…no, not the spice of life. It’s a damn good excuse to do something other than what you are probably supposed to be doing.
With the book complete through Chapter 7, I’m over 30% done. And so, it seems like a good time to take a step back and make sure I’m clear about what the next 1/3 will bring. Add to that a pretty intense period of work coming up over the next two weeks, and I think I’m going to put the novel on pause for a bit.
But I can’t stop writing, so I’m going to spend some time finishing a few stories that I’ve been working on. I’ve posted a bit of one of them here already–“The Last Star”–and while it needs some structural work, it shouldn’t be too hard to bring that one to completion. And I’ve got another I’m working on, as of today, that is going to be as fun as anything I’ve ever done. My only prayer is that it stays short; it’s winking and nudging at me that it wants to be more than a short story, and I don’t have time for that shit right now.
And so, late on this Sunday night, as a treat for those of you who visit regularly (as opposed to when the big “new post” announcements go up”), here’s a preview of a story I’m thinking might be called “The Good Stuff”.
The sword is pretty damn cliché, and there’s no way to carry it around without drawing attention to yourself, so I generally leave it in the trunk of my car. Still, it’s just about the only thing that gets the job done…it’s lighter than a chainsaw, quieter, and you don’t have the whole “will it start this time?” thing to worry about. And truth be told, there isn’t much else that’s portable that’ll get the job done. I keep a woodchipper out back of my house, for taking the small-ish pieces and completely breaking them down, and a big stone oven that can get up to over 1400 degrees for final disposal (ashing the tiny chips of bone), but you can’t exactly bring those with you, nor use them when your target is still up and moving. And since most of the other folklore remedies actually work in real life, I stick with a sword.
As I mentioned, it’s hard to carry one around without attracting all of the wrong kinds of attention. Cops aren’t a big fan of people walking around with lethal weapons, especially ones that fall into a pretty large legal gray area–the academies usually don’t have a class session on what to do when a short, bald dude pulls out a thirty inch two-handed katana–and you can guarantee that most citizens who see you walking around with one are going to notice it long before they notice anything else about you. That said, there are certain places where carrying a sword around isn’t such a big deal…you may get plenty of double-takes, but they’ll be mostly appraising and even appreciative, rather than the “is that short bald dude really carrying around a sword?” variety.
Goth clubs are a good place to move around unmolested, the kinkier the better (though the straight BDSM clubs–despite the similar dress code–frown pretty heavily on walking around with real weapons that they don’t have some control over); your local renaissance faire is also pretty easy to get around with a sword, though my personal choice of katana does stand out a bit next to all the broadswords and claymores.

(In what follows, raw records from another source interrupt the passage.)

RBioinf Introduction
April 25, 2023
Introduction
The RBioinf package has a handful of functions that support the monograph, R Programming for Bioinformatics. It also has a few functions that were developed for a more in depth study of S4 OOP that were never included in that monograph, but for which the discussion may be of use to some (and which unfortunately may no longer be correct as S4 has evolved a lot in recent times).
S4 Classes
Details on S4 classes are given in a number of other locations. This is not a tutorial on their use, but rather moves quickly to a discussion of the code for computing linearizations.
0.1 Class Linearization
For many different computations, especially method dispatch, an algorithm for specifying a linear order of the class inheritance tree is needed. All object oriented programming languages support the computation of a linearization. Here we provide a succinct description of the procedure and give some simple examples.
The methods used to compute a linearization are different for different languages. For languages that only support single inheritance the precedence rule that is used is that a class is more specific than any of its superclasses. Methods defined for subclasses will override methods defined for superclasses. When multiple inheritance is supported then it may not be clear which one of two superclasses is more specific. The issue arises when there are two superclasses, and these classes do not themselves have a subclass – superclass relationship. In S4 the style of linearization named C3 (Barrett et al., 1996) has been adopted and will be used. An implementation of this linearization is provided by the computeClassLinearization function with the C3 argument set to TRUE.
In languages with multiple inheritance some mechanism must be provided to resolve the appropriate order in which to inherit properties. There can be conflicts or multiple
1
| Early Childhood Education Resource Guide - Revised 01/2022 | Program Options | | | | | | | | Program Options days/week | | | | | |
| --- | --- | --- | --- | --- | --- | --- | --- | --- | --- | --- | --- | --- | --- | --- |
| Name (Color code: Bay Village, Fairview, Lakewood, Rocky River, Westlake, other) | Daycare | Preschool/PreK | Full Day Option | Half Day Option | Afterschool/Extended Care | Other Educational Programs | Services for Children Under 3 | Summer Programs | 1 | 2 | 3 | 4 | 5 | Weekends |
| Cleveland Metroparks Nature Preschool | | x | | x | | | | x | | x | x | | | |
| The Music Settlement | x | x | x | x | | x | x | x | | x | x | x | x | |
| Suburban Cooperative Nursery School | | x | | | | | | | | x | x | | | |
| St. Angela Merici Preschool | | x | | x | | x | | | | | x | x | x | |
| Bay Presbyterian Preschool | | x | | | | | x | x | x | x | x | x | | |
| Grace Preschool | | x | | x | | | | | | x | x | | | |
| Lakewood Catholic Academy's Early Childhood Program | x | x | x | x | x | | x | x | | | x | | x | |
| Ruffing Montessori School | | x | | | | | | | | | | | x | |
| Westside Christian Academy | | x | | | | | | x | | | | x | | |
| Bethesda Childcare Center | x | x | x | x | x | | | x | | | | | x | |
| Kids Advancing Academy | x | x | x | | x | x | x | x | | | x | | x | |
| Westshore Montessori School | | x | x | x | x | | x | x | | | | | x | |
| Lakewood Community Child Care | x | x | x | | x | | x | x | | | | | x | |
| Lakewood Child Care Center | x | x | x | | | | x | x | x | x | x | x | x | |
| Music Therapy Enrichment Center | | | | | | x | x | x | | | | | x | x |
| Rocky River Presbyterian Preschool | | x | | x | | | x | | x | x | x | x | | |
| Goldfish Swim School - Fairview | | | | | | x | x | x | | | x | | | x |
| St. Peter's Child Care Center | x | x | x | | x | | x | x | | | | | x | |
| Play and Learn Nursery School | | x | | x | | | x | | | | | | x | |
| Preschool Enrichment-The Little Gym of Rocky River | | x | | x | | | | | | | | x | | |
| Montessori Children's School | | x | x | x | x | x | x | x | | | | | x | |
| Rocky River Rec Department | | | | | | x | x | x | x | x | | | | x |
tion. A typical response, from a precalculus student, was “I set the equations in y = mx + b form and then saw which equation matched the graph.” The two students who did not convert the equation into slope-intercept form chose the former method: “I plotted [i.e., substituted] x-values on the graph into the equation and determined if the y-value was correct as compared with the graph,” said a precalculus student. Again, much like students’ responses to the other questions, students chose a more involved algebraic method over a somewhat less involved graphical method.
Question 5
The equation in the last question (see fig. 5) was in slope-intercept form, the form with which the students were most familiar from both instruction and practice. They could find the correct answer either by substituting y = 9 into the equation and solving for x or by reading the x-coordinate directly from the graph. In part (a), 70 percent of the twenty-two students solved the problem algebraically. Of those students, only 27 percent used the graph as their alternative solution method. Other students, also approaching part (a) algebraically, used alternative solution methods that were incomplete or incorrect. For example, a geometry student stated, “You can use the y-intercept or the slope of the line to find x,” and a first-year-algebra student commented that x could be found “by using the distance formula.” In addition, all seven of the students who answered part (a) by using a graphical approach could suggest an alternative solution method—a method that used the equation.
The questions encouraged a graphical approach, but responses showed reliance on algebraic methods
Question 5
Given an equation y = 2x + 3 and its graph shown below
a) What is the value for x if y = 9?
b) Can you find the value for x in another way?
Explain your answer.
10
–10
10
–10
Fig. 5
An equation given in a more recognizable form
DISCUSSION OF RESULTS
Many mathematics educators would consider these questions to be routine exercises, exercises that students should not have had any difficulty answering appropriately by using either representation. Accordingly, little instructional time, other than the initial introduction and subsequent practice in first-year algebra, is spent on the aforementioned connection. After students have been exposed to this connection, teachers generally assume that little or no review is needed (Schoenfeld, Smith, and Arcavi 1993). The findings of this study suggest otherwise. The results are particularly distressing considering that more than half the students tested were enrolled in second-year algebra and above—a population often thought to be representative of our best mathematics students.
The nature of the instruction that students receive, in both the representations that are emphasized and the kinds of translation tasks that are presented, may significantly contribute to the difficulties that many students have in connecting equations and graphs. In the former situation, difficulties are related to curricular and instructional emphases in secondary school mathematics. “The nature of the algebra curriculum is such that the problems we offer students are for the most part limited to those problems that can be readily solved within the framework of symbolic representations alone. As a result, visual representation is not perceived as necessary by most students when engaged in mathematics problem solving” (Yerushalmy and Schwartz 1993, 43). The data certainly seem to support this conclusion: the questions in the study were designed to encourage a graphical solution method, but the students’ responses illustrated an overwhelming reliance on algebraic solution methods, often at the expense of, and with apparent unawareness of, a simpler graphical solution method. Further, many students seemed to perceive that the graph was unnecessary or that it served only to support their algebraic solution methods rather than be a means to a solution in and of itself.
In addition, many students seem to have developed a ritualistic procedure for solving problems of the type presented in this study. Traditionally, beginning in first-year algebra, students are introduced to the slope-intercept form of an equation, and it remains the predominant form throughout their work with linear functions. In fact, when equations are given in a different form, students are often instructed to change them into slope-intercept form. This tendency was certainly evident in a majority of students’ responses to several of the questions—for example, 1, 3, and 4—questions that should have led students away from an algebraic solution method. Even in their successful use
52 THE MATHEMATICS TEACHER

And then there are the LARP groups.
Nice kids, really. And they’re pretty much all kids, regardless of age, at least when they’re actively indulging themselves. And I get it, that’s kinda the whole point: if you’re going to act too adult about the whole business, it won’t work. You check your self-consciousness at the door, along with your cynicism and desire to be whatever flavor ofsocially-acceptable is most relevant to the area, or else it won’t work. It’s a sub-set of the willing suspension of disbelief that all fiction requires to work, a very conscious, deliberate one, and if that doesn’t describe some of the best parts of being a kid, I don’t know what does. Honestly, these kids are a lot braver than most of us, and a lot clearer about what’s important to them and what it takes to make that stuff real.
Unfortunately, a lot of what makes these events special for the kids who set them up and attend them also makes them a prime hunting spot for the Fangs. These kids are very close to each other, but it’s all very insular; they have their family, and their gaming friends, and maybe one or two people where they work who they can talk to, and that’s about it. Most “normal” people have complicated, wide-spread Venn diagrams to describe all the people they know and how they know them–which means, if they go missing, the ripples that disappearance will cause are pretty widespread. For the LARPers, and table-top gamers, and all the other variations that boil down to “people who refuse to give up the magic of make-believe”…well, if one of them disappears, the effects are pretty well contained.
And so, they’re ripe targets for the Fangs, who value their anonymity more than anything else, even more than the blood that keeps them moving. And if that’s where they hunt their prey, then that’s where you’ll find me, hunting them.